BEGIN DATASET RECORDS
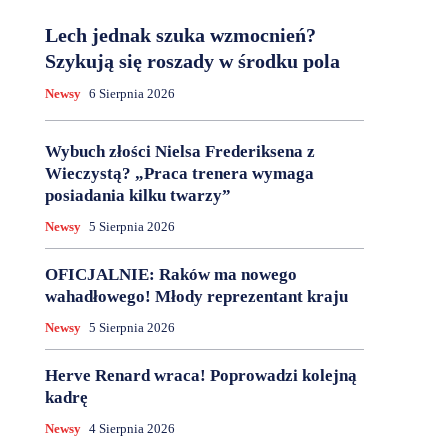
Lech jednak szuka wzmocnień?
Szykują się roszady w środku pola
Newsy
6 Sierpnia 2026
Wybuch złości Nielsa Frederiksena z
Wieczystą? „Praca trenera wymaga
posiadania kilku twarzy”
Newsy
5 Sierpnia 2026
OFICJALNIE: Raków ma nowego
wahadłowego! Młody reprezentant kraju
Newsy
5 Sierpnia 2026
Herve Renard wraca! Poprowadzi kolejną
kadrę
Newsy
4 Sierpnia 2026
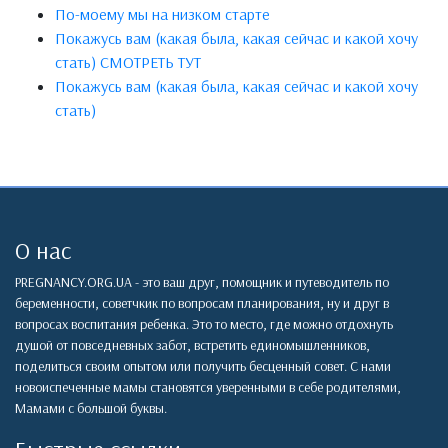
По-моему мы на низком старте
Покажусь вам (какая была, какая сейчас и какой хочу
стать) СМОТРЕТЬ ТУТ
Покажусь вам (какая была, какая сейчас и какой хочу
стать)
О нас
PREGNANCY.ORG.UA - это ваш друг, помощник и путеводитель по
беременности, советчкик по вопросам планирования, ну и друг в
вопросах воспитания ребенка. Это то место, где можно отдохнуть
душой от повседневных забот, встретить единомышленников,
поделиться своим опытом или получить бесценный совет. С нами
новоиспеченные мамы становятся уверенными в себе родителями,
Мамами с большой буквы.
END DATASET RECORDS
- [TASK DIRECTIONS] Copy word for word every line from the one holding "Herve Renard wraca! Poprowadzi kolejną" to the end of the listing, both ends included, but do not copy any pictures.

- [YOUR RESPONSE]
Herve Renard wraca! Poprowadzi kolejną
kadrę
Newsy
4 Sierpnia 2026
По-моему мы на низком старте
Покажусь вам (какая была, какая сейчас и какой хочу
стать) СМОТРЕТЬ ТУТ
Покажусь вам (какая была, какая сейчас и какой хочу
стать)
О нас
PREGNANCY.ORG.UA - это ваш друг, помощник и путеводитель по
беременности, советчкик по вопросам планирования, ну и друг в
вопросах воспитания ребенка. Это то место, где можно отдохнуть
душой от повседневных забот, встретить единомышленников,
поделиться своим опытом или получить бесценный совет. С нами
новоиспеченные мамы становятся уверенными в себе родителями,
Мамами с большой буквы.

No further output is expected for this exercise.